Duran Duran Returns!
I felt a great disturbance in the Force, as if millions of voices suddenly cried out in ecstasy. Duran Duran announced on Twitter that they will have a new album and tour starting this month in Spain, eventually meandering across the US and then finishing up in Britain. While my tastes veer more toward punk than the New Romantics, I was there at the start of MTV’s influential run, so I have a soft spot for the Double D boys, largely because their Russell Mulcahey videos were a lot of fun and usually pretty sexy, too.
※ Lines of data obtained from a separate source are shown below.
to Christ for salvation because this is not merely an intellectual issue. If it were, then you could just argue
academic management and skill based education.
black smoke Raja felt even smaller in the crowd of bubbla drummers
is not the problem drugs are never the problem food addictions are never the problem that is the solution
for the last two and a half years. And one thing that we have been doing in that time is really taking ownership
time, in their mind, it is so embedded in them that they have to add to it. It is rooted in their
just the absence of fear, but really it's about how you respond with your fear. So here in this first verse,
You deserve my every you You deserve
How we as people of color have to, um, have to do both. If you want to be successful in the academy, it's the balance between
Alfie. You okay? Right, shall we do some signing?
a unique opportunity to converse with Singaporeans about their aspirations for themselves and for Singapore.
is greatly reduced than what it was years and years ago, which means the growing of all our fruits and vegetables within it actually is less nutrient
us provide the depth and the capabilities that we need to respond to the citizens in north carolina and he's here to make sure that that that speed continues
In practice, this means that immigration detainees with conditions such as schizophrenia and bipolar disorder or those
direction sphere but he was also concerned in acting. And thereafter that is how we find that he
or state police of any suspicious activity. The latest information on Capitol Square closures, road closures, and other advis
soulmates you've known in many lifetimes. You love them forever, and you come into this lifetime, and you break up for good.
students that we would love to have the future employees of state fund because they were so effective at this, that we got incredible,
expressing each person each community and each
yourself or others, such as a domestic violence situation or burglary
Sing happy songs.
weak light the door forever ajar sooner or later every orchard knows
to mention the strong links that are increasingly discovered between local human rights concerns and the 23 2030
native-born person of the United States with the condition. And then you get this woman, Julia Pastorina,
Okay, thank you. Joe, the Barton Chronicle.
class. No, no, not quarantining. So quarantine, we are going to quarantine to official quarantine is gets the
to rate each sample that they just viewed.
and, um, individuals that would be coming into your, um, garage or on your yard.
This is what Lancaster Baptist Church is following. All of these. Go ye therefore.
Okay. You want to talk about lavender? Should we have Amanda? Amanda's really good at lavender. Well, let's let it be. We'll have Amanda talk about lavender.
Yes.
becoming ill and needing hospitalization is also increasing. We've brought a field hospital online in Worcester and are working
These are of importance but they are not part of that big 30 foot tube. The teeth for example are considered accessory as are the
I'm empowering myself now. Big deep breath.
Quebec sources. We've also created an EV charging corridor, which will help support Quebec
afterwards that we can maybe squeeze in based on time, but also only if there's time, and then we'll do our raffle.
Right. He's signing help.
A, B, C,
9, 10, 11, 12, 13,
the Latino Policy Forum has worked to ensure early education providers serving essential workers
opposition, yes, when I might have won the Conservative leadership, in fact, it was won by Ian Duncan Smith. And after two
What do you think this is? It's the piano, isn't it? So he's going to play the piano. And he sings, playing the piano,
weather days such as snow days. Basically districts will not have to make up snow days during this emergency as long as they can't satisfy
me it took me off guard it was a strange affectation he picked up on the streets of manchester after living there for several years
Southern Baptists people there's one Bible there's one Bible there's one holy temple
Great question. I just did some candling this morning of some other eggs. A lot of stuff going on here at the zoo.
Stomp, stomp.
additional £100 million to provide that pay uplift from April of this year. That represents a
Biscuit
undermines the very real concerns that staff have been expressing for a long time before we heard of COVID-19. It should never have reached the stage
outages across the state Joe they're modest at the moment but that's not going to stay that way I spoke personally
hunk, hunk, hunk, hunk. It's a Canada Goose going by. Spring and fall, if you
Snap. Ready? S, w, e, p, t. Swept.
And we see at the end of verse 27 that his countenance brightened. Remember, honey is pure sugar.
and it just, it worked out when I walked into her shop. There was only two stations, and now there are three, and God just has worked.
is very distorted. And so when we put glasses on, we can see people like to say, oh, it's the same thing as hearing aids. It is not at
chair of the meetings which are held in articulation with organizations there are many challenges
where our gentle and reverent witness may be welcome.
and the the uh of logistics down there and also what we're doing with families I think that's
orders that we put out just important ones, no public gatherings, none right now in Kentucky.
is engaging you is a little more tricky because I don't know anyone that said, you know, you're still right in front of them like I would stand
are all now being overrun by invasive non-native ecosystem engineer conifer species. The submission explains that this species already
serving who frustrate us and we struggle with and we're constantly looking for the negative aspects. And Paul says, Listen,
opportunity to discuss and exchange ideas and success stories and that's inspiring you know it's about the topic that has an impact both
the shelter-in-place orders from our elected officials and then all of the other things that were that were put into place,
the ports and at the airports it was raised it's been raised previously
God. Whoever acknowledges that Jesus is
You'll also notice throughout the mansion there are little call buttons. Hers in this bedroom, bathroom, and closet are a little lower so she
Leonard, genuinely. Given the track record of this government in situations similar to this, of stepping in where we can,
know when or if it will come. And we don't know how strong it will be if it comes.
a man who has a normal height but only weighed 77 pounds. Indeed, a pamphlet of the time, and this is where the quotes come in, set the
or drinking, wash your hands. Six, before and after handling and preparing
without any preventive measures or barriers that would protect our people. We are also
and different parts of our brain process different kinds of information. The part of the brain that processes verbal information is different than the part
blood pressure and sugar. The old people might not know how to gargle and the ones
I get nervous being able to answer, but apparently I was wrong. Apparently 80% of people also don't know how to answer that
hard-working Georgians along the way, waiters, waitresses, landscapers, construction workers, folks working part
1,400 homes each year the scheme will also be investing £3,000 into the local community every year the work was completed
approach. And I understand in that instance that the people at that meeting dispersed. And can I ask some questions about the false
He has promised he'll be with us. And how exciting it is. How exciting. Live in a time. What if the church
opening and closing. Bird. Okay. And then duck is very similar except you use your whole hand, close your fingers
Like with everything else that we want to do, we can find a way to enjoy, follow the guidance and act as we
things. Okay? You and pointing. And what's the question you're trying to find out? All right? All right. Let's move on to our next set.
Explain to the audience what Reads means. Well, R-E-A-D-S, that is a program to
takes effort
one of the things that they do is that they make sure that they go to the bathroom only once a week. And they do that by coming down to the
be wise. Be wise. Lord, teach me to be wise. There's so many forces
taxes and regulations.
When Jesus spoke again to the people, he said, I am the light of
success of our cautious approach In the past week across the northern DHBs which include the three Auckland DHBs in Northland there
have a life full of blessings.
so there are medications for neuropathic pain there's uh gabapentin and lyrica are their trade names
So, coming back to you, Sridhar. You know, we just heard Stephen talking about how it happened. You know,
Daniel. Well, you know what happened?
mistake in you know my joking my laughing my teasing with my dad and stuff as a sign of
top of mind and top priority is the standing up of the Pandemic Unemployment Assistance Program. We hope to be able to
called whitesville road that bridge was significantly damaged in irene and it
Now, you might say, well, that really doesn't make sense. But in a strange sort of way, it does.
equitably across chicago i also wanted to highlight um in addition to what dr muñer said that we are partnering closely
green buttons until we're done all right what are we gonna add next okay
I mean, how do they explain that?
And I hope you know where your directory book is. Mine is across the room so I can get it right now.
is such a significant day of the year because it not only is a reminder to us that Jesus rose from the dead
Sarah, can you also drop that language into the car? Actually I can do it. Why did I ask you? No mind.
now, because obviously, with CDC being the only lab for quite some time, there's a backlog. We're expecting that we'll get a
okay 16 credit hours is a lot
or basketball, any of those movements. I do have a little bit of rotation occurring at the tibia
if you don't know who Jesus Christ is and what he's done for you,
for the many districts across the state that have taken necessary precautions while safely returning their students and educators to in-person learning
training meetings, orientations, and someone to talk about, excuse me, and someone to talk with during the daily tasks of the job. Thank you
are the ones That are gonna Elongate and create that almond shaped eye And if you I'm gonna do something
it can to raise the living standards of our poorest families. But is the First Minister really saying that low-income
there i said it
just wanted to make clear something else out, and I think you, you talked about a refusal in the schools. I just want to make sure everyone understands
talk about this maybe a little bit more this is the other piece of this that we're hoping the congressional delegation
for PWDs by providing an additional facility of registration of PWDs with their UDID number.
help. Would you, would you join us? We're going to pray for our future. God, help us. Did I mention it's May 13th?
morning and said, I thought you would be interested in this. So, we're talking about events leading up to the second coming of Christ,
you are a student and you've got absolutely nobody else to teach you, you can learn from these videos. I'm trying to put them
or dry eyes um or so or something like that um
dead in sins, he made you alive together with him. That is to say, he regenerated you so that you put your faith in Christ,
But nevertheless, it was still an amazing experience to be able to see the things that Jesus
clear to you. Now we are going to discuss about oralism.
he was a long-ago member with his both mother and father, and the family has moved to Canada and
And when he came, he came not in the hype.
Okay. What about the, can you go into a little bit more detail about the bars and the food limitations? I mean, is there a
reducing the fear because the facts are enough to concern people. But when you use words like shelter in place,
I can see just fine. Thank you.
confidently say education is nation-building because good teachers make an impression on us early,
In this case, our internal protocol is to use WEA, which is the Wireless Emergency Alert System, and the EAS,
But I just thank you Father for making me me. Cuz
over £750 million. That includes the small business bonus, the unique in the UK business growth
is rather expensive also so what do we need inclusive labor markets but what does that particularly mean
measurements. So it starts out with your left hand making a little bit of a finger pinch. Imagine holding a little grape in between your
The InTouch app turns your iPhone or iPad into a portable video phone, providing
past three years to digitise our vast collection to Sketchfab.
Who can forget the overheated theatrics of ‘Hungry Like The Wolf’? I know ‘This is Planet Earth’ was before that but honestly, it was just a bit too silly and too far on the lace and ruffles side of the New Romantic playbook. HLTW really took advantage of the Sri Lankan setting and a vaguely Raiders of the Lost Ark vibe as well as the new network’s desire to break in new music: according to an article Wikipedia links to, they played it four times a day! Repetition works.
But it was more than that: there’s a little bit of everything in the song:
The lyrics were inspired by Little Red Riding Hood, and the repeating of the word “do” at the end of each verse takes its melody from the instrumentals in Gordon Lightfoot‘s song “If You Could Read My Mind“. Andy Taylor worked out a Marc Bolan-ish guitar part, a very Marshall-sounding Les Paul guitar lick that was added to the track. Then the bass and drums were added, and the whole track was finished that day, including Le Bon’s vocal melody and lyrics. The laugh at the beginning of the song and the screams during the song’s fade-out were performed and recorded live by Rhodes’ girlfriend at the time.
The visuals are the most effective part especially in the new music channel: like the best music videos, it offered a tantalizing glimpse into another world. Le Bon’s Indiana Jones-like character really wanted that vaguely cat-like woman (played by model Sheila Ming) very badly. It all seemed so new and wild back then. It also set the bar high for music videos — at least for a time. Simple performance videos weren’t enough: it was time for high concept.
For Duran Duran the ultimate in that regard might have been the William Burroughs-influenced ‘Wild Boys’ and Mulcahey’s million-dollar video, an unheard of amount at that time which shows you just how far things had gone. Mulcahey wanted to film the whole of Burroughs’ novel as a feature length film but found few to support the idea. The band appeared in costumes and scenery reminiscent of the second Mad Max film but the video got curtailed for a shorter radio edit of the song.
What bands do you want to see tour again? Who would get your teenage heart beating again? Or do you fear disappointment in finding the wild boys of your youth have become middle-aged?